» **YOUR TASK**
Could you copy the material below line for line, without changing a single character?

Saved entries
== Segment start ==

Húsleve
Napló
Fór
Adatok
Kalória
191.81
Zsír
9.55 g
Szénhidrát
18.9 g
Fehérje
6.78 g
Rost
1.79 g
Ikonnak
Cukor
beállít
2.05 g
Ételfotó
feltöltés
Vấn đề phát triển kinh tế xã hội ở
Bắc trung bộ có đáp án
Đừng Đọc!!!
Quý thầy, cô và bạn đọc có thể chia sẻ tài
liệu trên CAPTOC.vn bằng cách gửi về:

== Segment end ==

» **COMPLETED TASK**
Húsleve
Napló
Fór
Adatok
Kalória
191.81
Zsír
9.55 g
Szénhidrát
18.9 g
Fehérje
6.78 g
Rost
1.79 g
Ikonnak
Cukor
beállít
2.05 g
Ételfotó
feltöltés
Vấn đề phát triển kinh tế xã hội ở
Bắc trung bộ có đáp án
Đừng Đọc!!!
Quý thầy, cô và bạn đọc có thể chia sẻ tài
liệu trên CAPTOC.vn bằng cách gửi về:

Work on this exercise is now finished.